Mais cette pratique, qui devient un phénomène de masse dans les pays comme le Cambodge où abondent à la fois les ONG et les touristes, pose certaines questions : Quid des compétences des volontouristes, de leur connaissance du contexte ? Quid de l'impact sur l'emploi local ? Le ferait-on, ou le laisserait-on faire, en France ?


A Siem Reap, de plus en plus d'organisations profitent du flot de bonnes volontés pour faire rentrer de l'argent (beaucoup de volontouristes paient pour travailler...), quitte à transformer les écoles et les orphelinats en zoos. Et à la nuit tombée, on trouve encore des enfants vagabonder dans les rues pour distribuer des tracts invitant les touristes à venir visiter leur orphelinat ! Est-ce bien sérieux ?
Un site à visiter à ce sujet : http://www.thinkchildsafe.org/fr/index.html
Nous passons tout de même quelques jours dans un centre tenu par des britanniques, et intervenons dans chacune des classes en racontant, en anglais, notre périple de la France jusqu'au Cambodge.
Bien persuadés malgré tout, avec le recul, que nos multiples petites dépenses quotidiennes, réparties tout au long de la route, dans d'innombrables petites échoppes, dans des marchés de villages et des logements chez l'habitant, ont été bien plus « utiles » que ces quelques leçons d'anglais...

──────────

| Vos tâches |
(1) Relevez dans le texte à lire tous les lieux où se sont réparties les petites dépenses quotidiennes mentionnées dans la dernière phrase.
(2) Répondez brièvement aux questions suivantes d'après le texte à lire.
(a) En quelle langue les interventions dans les classes se font-elles ?
(b) Par qui le centre où quelques jours sont passés est-il tenu ?
(c) Que distribuent les enfants qui vagabondent dans les rues de Siem Reap à la nuit tombée ?
(3) Indiquez si chacune des affirmations suivantes s'accorde avec le texte à lire. Répondez par oui ou par non, puis citez les mots du texte qui le justifient.
(a) Beaucoup de volontouristes paient pour travailler.
(b) Le centre où quelques jours sont passés est tenu par des Cambodgiens.
(c) Les leçons d'anglais y sont jugées plus utiles que les dépenses quotidiennes faites en chemin.

──────────

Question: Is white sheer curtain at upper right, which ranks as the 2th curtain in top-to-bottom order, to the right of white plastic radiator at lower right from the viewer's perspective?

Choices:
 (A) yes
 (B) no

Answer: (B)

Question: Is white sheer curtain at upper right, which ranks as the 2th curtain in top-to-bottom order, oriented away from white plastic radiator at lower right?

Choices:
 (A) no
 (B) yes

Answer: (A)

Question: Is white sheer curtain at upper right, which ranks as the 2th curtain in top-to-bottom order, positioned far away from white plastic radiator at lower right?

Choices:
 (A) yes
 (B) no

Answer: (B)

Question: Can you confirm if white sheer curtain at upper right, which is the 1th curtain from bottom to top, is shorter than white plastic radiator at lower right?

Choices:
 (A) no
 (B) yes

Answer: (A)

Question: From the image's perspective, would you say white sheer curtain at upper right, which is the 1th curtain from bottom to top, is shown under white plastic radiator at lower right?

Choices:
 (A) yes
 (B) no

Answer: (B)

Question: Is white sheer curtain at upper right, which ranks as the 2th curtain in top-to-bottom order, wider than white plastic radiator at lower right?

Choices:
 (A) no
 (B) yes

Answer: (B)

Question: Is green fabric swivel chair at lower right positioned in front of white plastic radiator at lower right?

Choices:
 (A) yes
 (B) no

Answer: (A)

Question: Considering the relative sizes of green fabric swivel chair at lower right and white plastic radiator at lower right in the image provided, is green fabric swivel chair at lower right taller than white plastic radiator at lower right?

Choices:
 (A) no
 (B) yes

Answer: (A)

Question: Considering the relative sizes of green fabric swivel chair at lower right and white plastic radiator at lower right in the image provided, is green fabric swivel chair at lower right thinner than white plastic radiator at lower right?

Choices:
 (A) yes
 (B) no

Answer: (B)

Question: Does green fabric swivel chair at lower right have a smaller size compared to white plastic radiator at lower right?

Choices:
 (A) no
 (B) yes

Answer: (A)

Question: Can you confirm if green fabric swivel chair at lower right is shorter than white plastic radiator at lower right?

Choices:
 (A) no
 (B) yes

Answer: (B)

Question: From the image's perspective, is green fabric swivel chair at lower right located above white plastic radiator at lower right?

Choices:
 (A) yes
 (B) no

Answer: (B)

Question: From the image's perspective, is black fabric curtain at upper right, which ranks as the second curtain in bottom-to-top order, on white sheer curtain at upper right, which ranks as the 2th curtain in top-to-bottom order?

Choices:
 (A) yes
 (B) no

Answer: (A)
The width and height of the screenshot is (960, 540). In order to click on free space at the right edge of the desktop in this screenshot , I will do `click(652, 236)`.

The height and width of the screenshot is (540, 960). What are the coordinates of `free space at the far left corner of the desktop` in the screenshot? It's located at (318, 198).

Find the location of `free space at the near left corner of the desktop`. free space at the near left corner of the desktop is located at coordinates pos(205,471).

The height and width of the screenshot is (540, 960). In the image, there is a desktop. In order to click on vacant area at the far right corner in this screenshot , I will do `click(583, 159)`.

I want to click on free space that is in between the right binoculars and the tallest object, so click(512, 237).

──────────

| Solutions complètes |
(1)
- les petites échoppes
- les marchés de villages
- les logements chez l'habitant

(2)
(a) En anglais.
(b) Par des Britanniques.
(c) Des tracts invitant les touristes à venir visiter leur orphelinat.

(3)
(a) Oui : « beaucoup de volontouristes paient pour travailler ».
(b) Non : « un centre tenu par des britanniques ».
(c) Non : “ont été bien plus « utiles » que ces quelques leçons d'anglais”.